• Aging Urbanisms

Aging in Tokyo

With an aging population, there is a concern in Japan that elders have less connection with the youth than anywhere else in the world. Being tasked with utilizing empty space to tackle this, the solution has to deal with a gathering place accessible and attractive to all age groups.

Info

Role: Designer
Team: Benjamin Simmons
Critic: Chris Jarrett, Jeffrey Nesbit

Softwares/Hardwares: Rhino 3D, Adobe Creative Suite, V-Ray, Physical Model Making, Carpentry, Masonry

During the Summer of 2023, I had the privilege of traveling to Tokyo with a select number of students from UNC Charlotte's School of Architecture. Over the course of the study abroad program we completed a number of small projects, including a collaboration with Meiji University students and faculty.

The driveway is often an afterthought in designing a home. It appears to be a conveniently carved portion of land to park a vehicle.

"The driveway is an afterthought". In most cases this is true, but it should be noted that this particular programmatic element of a house is seldom used in a dense urban environment like Tokyo, Japan.

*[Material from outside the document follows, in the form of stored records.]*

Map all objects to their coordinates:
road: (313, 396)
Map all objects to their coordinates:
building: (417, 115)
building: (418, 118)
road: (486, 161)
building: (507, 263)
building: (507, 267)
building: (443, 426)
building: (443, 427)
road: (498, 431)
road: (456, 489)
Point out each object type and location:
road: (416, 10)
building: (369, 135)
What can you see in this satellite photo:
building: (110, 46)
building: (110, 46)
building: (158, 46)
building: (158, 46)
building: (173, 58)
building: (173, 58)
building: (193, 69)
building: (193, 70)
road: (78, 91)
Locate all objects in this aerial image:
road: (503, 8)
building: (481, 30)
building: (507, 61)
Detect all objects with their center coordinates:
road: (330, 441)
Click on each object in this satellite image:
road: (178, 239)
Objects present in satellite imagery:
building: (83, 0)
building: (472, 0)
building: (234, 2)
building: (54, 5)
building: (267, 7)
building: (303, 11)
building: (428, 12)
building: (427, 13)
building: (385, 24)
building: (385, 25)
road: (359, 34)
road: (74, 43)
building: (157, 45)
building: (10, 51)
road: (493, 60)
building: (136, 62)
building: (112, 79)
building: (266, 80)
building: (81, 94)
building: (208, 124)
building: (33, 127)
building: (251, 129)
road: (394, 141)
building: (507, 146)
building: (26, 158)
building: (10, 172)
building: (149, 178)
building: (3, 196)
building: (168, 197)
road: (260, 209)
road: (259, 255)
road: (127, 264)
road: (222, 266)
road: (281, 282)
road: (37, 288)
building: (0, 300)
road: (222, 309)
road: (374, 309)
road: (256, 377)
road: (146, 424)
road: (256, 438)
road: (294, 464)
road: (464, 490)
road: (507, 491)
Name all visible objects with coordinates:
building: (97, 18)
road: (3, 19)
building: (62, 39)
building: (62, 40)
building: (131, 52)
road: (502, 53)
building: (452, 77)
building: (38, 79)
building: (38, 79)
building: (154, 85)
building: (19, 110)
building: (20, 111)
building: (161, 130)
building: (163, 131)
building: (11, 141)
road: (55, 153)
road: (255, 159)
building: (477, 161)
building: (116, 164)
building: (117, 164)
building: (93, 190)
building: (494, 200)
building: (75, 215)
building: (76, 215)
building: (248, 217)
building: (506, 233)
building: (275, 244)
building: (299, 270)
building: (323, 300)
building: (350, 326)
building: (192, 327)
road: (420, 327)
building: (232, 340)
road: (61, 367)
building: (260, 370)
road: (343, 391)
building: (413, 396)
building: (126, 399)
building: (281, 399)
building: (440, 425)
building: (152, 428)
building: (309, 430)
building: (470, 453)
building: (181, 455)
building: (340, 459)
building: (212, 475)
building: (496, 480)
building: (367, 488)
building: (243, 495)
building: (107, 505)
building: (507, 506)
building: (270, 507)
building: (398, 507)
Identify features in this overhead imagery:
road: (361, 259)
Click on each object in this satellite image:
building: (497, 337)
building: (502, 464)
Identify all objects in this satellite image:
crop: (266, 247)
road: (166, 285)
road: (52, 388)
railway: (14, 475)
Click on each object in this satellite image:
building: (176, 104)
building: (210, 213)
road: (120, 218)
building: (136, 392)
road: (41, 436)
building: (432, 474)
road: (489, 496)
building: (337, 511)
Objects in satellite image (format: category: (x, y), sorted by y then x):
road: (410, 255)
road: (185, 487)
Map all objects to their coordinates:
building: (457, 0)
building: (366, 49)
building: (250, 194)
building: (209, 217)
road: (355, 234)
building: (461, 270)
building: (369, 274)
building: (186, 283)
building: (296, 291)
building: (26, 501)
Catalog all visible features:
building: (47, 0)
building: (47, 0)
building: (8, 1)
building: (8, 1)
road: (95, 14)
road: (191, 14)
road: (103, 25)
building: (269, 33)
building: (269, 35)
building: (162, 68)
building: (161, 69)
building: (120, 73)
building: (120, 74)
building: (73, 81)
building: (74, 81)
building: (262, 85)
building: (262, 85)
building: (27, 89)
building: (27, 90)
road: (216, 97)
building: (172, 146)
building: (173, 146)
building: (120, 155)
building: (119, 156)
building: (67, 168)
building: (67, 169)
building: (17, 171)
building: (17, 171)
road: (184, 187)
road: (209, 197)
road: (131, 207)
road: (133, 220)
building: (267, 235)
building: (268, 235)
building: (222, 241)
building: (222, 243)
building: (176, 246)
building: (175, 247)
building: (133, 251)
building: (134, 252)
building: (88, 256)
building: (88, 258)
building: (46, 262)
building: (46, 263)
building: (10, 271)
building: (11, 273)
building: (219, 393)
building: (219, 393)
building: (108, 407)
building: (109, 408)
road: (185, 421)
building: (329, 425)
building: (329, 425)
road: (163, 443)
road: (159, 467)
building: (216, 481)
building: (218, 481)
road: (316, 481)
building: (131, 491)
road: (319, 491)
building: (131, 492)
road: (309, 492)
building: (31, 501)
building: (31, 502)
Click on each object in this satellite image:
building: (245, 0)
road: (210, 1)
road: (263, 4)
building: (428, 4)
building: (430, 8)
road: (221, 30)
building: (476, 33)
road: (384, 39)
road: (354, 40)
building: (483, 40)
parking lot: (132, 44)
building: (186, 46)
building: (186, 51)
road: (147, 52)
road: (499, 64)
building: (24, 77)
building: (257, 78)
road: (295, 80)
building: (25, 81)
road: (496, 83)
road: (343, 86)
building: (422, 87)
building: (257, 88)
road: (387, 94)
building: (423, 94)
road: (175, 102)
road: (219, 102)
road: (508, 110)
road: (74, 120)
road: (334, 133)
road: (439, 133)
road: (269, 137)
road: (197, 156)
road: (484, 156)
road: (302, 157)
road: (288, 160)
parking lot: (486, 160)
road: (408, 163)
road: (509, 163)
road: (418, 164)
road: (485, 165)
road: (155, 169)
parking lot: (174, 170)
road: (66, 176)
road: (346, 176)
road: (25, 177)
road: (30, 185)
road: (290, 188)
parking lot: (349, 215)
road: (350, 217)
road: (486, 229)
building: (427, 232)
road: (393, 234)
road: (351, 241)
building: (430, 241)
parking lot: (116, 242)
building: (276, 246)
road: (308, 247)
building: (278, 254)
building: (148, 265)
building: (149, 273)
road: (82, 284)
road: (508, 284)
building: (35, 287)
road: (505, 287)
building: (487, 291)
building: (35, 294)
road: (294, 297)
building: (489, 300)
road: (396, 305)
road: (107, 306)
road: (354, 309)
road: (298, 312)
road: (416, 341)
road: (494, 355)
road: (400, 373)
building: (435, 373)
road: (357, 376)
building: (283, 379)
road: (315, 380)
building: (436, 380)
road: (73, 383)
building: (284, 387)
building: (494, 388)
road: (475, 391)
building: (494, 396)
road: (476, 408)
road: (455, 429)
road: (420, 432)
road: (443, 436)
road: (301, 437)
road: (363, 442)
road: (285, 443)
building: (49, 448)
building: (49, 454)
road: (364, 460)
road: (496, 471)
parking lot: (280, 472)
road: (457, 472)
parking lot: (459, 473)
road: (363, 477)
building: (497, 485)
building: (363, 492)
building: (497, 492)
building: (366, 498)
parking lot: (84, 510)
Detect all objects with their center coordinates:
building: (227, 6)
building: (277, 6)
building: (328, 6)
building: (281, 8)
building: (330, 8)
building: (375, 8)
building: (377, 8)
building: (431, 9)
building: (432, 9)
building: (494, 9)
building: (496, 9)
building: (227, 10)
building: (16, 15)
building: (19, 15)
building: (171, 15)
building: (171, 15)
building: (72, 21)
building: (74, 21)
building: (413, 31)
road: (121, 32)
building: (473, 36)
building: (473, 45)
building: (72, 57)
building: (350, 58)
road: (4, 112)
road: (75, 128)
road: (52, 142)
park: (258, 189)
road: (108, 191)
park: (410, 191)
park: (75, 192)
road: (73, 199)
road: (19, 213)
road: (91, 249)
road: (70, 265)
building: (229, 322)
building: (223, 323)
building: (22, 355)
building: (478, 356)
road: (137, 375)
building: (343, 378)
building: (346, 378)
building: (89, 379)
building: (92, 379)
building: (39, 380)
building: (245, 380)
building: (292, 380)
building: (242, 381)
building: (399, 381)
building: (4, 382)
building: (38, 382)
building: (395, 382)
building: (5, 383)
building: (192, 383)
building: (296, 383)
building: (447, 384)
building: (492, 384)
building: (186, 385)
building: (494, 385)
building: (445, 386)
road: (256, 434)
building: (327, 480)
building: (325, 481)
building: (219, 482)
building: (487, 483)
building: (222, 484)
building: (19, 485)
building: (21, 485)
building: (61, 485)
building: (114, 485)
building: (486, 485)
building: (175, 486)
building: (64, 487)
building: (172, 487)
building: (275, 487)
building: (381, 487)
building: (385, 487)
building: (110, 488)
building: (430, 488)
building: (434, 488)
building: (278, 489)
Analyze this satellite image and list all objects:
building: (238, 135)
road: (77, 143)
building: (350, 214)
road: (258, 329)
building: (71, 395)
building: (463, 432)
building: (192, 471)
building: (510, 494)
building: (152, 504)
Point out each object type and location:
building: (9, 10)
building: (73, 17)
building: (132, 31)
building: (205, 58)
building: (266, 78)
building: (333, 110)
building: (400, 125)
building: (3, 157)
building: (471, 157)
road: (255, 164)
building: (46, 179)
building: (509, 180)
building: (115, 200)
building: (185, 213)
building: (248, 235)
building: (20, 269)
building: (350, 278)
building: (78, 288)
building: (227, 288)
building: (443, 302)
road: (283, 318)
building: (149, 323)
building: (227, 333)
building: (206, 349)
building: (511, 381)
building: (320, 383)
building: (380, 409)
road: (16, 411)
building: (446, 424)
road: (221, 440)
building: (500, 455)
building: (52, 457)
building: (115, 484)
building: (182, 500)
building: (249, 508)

The driveway is a private room for your vehicle. In Tokyo, I have observed that the ways in which these driveways are intertwined with their homes differs. They protrude, frame, and meander around a homes envelope hoping to have a say in the matter. The question is whether or not they confront the home or the street.

From single family homes to apartments, the driveway has proven itself to be an interesting formal quality of buildings in Tokyo. Because of its dense population, residents in Tokyo must utilize the maximum amount of space for living, leaving a place to park your car an essential design issue rather than a paved spot of excess land. Due to the population and shrinking lot size in Tokyo, houses and apartments have changed the geometry of their streets through the design of their driveways.

The intervention will consist of a series of canopies, playgrounds, and green spaces stitched together by ramps and other platforms that carve into and out of the space once used for cars. In the future, driveways in Tokyo will become dead space. Utilizing these driveways with built extensions and carved out space will offer places for the elderly and youth to interact and spend time together. Structures are built into the now empty driveway cutouts left in buildings and connect to others. These extensions will serve was circulation platforms bringing elderly civilians to more larger play areas, allowing them to interact with a younger population.